With its countless hand-to-hand fight scenes, serial car chases full of explosions and bullet-perforated sheet metal, and nearly nonstop shootings (the blood-squib budget on this thing must have been sky high), “Hitman” is, in essence, a generic action picture.

Its title is its plot. A down-on-his-luck professional protection agent (Ryan Reynolds) is assigned to deliver a killer (Samuel L. Jackson) to the International Criminal Court at The Hague to be a witness against a mass-murdering Slavic dictator (Gary Oldman, not trying very hard).

Standard stuff. But it’s got more humor and zest than most movies of its kind. And that makes it pretty darn enjoyable.

What sets it apart are the performances of its leads and also Salma Hayek. These three seem to be enjoying themselves immensely, Jackson especially.

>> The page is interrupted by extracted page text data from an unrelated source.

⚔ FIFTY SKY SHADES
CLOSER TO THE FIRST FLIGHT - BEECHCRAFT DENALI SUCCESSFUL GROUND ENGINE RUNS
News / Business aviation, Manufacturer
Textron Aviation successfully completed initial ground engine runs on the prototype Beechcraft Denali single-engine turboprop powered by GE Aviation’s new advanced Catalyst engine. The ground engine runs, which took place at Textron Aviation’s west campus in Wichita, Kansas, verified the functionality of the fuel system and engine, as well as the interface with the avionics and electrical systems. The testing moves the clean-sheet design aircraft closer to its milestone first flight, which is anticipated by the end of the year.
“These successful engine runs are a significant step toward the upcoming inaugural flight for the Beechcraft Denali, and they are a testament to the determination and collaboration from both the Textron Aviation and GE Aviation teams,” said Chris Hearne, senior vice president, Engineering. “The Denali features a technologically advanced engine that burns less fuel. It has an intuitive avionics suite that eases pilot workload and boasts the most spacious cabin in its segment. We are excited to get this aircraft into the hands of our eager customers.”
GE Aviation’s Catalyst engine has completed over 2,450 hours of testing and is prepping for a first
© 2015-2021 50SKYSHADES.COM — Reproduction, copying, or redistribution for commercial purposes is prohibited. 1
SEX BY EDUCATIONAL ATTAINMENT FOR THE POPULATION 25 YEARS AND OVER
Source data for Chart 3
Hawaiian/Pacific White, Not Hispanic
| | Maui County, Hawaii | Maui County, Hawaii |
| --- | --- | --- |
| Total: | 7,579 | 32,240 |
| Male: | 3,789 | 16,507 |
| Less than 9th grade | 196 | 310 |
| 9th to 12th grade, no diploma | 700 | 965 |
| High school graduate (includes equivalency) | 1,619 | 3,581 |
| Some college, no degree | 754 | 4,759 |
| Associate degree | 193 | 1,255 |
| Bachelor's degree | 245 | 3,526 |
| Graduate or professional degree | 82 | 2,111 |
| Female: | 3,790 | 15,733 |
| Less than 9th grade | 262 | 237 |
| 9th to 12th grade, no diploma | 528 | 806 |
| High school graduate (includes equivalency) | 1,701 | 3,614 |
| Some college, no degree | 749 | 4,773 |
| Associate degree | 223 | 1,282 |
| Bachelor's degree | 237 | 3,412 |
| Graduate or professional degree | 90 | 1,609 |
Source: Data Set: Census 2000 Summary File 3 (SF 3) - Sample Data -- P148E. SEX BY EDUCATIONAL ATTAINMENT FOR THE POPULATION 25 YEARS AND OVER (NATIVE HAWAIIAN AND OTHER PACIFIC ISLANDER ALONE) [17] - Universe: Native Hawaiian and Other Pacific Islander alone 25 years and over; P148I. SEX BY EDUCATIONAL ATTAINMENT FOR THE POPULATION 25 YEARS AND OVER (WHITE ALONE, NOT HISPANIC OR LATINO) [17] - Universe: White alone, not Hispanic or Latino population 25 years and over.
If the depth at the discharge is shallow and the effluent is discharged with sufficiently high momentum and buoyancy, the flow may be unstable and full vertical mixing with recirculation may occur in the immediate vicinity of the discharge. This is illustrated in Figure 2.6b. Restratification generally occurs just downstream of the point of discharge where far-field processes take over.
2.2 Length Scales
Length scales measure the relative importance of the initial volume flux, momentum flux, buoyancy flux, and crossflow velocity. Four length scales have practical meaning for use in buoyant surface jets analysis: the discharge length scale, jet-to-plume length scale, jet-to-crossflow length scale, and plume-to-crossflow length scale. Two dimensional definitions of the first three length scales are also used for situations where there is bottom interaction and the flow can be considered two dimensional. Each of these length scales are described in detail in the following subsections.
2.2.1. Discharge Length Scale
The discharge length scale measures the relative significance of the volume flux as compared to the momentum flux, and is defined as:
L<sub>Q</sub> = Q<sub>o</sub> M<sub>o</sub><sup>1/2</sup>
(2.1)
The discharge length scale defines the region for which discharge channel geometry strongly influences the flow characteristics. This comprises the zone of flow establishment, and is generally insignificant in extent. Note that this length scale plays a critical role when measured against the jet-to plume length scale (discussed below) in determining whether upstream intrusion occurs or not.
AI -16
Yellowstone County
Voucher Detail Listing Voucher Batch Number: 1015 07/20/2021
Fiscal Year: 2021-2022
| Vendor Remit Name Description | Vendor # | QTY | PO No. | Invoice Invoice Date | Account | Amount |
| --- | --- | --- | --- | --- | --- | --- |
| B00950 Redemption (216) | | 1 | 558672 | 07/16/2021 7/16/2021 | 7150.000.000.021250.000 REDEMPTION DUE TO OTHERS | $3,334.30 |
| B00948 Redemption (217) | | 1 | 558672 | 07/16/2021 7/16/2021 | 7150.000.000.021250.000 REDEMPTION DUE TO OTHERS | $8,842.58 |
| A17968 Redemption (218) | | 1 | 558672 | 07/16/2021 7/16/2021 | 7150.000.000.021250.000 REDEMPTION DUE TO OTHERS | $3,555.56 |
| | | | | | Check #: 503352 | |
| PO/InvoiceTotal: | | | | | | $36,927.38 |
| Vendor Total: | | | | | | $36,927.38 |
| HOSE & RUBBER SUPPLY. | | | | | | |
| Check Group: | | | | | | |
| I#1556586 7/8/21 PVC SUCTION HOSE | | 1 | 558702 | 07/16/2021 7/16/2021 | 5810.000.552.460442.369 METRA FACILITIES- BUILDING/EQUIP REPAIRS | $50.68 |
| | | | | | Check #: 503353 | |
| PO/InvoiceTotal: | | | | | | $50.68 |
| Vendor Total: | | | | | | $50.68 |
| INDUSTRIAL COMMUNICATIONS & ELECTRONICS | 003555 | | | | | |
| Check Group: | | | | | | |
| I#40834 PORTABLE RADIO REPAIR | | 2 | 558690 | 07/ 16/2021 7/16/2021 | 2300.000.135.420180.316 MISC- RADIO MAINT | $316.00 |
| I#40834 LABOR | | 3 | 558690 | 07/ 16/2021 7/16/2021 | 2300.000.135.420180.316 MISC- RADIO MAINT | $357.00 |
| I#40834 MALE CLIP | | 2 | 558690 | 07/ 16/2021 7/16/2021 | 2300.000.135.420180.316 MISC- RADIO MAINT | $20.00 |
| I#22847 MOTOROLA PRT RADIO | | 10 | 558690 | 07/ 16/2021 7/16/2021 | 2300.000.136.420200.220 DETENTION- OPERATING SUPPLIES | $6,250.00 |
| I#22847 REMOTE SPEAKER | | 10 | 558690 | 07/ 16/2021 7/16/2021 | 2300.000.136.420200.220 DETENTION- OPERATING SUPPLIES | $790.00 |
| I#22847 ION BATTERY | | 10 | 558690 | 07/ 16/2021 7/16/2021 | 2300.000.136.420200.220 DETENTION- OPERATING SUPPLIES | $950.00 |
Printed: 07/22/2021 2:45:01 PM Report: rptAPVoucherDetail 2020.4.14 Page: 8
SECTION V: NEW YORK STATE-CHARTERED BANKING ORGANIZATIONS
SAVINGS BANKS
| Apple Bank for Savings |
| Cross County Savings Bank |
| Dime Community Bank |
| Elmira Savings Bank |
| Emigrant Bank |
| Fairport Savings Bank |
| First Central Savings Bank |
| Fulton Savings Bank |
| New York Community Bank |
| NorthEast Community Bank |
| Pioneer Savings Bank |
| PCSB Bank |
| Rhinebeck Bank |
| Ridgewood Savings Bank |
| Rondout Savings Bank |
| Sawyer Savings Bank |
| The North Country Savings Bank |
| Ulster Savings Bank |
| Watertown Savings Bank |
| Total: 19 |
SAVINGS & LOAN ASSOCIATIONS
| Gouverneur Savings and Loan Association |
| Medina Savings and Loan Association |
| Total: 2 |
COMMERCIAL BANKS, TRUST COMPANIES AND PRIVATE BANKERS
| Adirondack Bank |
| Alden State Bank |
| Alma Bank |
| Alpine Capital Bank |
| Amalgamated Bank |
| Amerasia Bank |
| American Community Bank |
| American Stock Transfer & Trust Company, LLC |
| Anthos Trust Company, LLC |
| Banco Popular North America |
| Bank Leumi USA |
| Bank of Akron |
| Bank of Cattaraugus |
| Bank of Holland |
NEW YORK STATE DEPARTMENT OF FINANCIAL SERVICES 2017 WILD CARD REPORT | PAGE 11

He’s playing perhaps the most Samuel L. Jackson character ever: intense, sardonic and effusively foulmouthed. His signature 12-letter cuss word falls from his lips with such frequency that Reynolds’ character gets in a sly meta-dig, observing, “this guy single-handedly ruined the word.”

He’s mocking his bodyguard. He’s offering him unsolicited advice on the bodyguard’s forlorn love life. He’s laughing. He is, so help me, singing, often, once in a van full of cheery nuns, and also over the end credits. And he sounds pretty good.

He appears to be having the time of his life.

Spouting that word as well is Salma Hayek, playing his wife, who delivers the epithet with ferocious gusto. Lie down with Sam, get up with a potty mouth.

Her character is a real toughie, and their meet-cute moment is a flashback scene showing her winning a bar brawl while Jackson looks on in reverent, loving awe.

Reynolds is playing what amounts to the straight man to Jackson’s bad boy, and the back-and-forth between the two, with his character stewing and steaming in exasperation at the killer’s taunts, gives “The Hitman’s Bodyguard” its special fizz.